Balanço a cabeça indignada comigo mesma.
- Ninguém nos ouviu. E, não sei se se lembra, mas meus pais são os Presidentes da U.M.
- Isso não justifica o fato de você saber uma informação dessas.
- E como você explica o fato de também saber?
Kim se encolhe quando digo.
- Estão oferecendo um milhão para quem conseguir capturá-lo - ela diz. - Não é difícil concluir.
- Hm. Você desviou o olhar ao falar, então, também não é difícil concluir que esteja mentindo.
Ela bufa indignada consigo mesma. Kim é certa demais para mentir com perfeição.
E certa demais para poder guardar o segredo que eu pretendia contar.
- Meu pai me disse - fala após algum tempo de silêncio. - Foi meio que um aviso, mas eu entendi a deixa.
Balanço a cabeça e sinal afirmativo só para não deixá-la totalmente no vácuo. As pessoas ao redor parecem meio alheias a suas tarefas, mas ao mesmo tempo atentas a qualquer movimento suspeito. Consigo ver pelo canto do olho um cara sozinho numa mesa redonda, ele está estudando, mas vez por outra examina o ambiente e sobe seus óculos para cima no nariz.
- Sabe mais alguma informação sobre as invasões? - eu pergunto tentando parecer distraída.
- Ao que parece, os dois lados sofreram perdas. Tanto Crescentes quanto Gangsteres perderam gente.
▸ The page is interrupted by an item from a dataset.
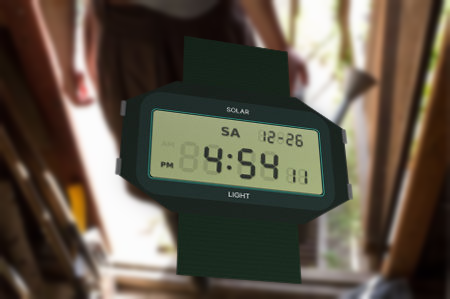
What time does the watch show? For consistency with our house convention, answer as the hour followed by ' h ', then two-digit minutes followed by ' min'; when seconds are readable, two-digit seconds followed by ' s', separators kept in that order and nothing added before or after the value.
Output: 4 h 54 min 11 s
Mas os estragos na sede da U.M. foram grandes. Já na mansão do maior parece ter havido apenas uma destruição mínima.
- Hm.
Pondero contar a Kim sobre Harry, sobre eu estar com o líder dos Gangsteres na minha casa e não saber o que fazer, mas a ideia me parece ridícula. Ela com certeza ia abrir a boca para o pai, ou então me obrigaria a colocar Harry para fora de casa. Ou pior, contaria pessoalmente aos meus pais sobre em manter um Gangster hospedado em minha casa.
Eu fico calada.
Passamos o resto do dia apenas estudando maneiras de ela passar na última prova de tiros. Ajudo Kim a aperfeiçoar a forma como segura a pistola, instruo-a a afastar um pouco mais as pernas e a concentrar-se mais em manter os braços eretos, sem tremer. Contudo, ela percebe a tensão impregnada em mim, e quando o Salão de Treinamentos no subterrâneo do Centro de Lazer fica completamente vazio, restando apenas nós duas, Kim se afasta de mim.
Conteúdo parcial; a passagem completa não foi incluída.